[EJERCICIO 1]
Responde, según el texto sobre la Comisión contra la Desinformación:
(a) ¿Qué no pudo manejar la comisión?
(b) ¿Qué debió plantearse tempranamente como objetivo último?
(c) ¿En qué idioma se preocupan más las redes sociales?
[EJERCICIO 2] Reproduce el pasaje del texto sobre la Comisión contra la Desinformación que va entre "Entender cómo conectarse" y "para la comisión?", ambos incluidos.

[TEXTO DE ESTUDIO]
Entender cómo conectarse con esas redes sociales, que van desde los grupos de WhatsApp hasta Facebook o Twitter, es fundamental para relacionarse con la desinformación, y si uno ve los objetivos [de la comisión asesora], todos van para allá. Me parece que hay una lectura virtuosa que no implica censura.

Foto: Nicole La Due

La ausencia de precisiones y definiciones en el decreto, ¿ha sido una desventaja para la comisión?

Ahí se da la ironía de que la Comisión contra la Desinformación no pudo manejar la desinformación sobre sí misma. Una de las cosas que uno aprende mirando las redes sociales es que si uno no se define, te definen. Entonces, a nivel de ejecución debiera haberse planteado muy tempranamente que el objetivo último es el desarrollo de políticas públicas, y que en él tienen que intervenir todos los actores -del gobierno, de la sociedad civil, incluso internacionales-, pero que el objetivo de esta comisión es un primer paso, porque este desarrollo de políticas públicas es un proceso muy largo.

En la comisión el objetivo no era terminar con un diálogo, sino empezarlo, y haberlo dicho de manera mucho más explícita habría permitido que la comisión se definiera. Al no hacerlo, el lenguaje de la información contemporánea la definió, y en el imaginario de mucha gente terminó convirtiéndose en algo que, si uno lee el texto [del decreto], no necesariamente es.

Cuando florecen los mensajes y discursos “de odio”, ya hay algoritmos eliminando posteos en redes y distintos sectores pidiendo más acciones de este tipo.

Por eso es muy importante entender cómo funcionan las redes para conversar virtuosamente con ellas, más que censurar. En cuanto a la restricción de discursos de odio, es un problema global donde, como decía, las redes sociales se preocupan más en inglés que en español. Y no lo vamos a solucionar “pegándole al topo”, porque siempre va a aparecer uno en otro lado. Hay que evitar que se generen sinergias que hagan que esas comunidades crezcan, que las comunidades que generan discursos de odio tengan capacidad de aglomerar gente en su entorno, para que esos discursos no se normalicen ni se amplifiquen.

[MATERIAL PROPORCIONADO]
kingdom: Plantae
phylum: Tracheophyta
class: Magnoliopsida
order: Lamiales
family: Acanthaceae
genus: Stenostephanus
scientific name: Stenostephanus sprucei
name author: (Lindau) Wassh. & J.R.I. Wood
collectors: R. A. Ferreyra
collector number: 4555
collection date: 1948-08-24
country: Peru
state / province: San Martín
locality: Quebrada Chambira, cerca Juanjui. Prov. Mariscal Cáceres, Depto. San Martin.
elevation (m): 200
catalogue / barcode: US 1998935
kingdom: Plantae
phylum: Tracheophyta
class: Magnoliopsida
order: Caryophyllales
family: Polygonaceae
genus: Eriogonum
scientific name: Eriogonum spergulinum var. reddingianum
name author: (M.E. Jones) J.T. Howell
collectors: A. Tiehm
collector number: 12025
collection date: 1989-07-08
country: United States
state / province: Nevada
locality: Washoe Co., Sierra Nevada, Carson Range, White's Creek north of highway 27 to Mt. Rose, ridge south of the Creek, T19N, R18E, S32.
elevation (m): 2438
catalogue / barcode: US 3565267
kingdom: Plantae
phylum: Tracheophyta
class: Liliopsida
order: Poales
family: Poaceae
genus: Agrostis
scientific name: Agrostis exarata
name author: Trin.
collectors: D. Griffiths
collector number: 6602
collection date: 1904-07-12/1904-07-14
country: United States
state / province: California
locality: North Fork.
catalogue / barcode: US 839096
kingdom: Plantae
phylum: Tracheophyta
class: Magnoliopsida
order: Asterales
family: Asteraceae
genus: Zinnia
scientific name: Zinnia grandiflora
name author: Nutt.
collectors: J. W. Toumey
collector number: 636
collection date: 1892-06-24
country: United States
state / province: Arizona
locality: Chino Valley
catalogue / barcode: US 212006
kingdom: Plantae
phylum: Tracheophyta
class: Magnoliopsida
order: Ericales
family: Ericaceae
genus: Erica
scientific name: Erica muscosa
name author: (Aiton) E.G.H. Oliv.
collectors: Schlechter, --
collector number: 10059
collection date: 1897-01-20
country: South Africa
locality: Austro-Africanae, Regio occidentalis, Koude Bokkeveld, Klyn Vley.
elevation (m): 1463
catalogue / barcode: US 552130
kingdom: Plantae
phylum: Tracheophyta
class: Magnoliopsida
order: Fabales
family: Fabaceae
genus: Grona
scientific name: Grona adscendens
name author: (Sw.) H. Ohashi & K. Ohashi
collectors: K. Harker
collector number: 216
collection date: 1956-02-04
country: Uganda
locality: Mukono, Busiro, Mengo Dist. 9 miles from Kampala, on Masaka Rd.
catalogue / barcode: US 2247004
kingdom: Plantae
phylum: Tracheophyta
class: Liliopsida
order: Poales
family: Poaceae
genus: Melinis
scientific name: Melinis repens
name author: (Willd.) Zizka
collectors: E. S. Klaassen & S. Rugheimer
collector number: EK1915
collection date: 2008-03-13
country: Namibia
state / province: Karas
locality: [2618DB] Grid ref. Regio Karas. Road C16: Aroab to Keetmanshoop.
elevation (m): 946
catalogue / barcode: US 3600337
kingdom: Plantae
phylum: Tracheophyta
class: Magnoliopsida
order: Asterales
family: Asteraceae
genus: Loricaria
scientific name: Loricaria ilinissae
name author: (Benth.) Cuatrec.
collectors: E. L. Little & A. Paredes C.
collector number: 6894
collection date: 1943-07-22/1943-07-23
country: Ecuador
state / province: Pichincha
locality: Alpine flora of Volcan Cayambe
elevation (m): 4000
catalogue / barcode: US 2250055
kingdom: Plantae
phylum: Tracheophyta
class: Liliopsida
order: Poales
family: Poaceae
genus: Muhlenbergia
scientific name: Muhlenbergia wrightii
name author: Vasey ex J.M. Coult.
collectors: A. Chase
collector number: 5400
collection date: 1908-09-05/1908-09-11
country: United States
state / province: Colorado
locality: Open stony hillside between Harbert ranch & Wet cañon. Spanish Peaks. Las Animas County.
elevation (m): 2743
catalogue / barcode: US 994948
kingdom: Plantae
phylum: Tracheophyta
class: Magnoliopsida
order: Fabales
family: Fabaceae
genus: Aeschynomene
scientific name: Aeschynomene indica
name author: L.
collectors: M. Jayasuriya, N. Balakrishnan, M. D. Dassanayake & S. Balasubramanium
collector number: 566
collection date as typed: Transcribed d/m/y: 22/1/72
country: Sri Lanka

[RESPUESTA FINAL 1]
(a) La desinformación sobre sí misma.
(b) El desarrollo de políticas públicas.
(c) En inglés, más que en español.

[RESPUESTA FINAL 2]
Entender cómo conectarse con esas redes sociales, que van desde los grupos de WhatsApp hasta Facebook o Twitter, es fundamental para relacionarse con la desinformación, y si uno ve los objetivos [de la comisión asesora], todos van para allá. Me parece que hay una lectura virtuosa que no implica censura.

Foto: Nicole La Due

La ausencia de precisiones y definiciones en el decreto, ¿ha sido una desventaja para la comisión?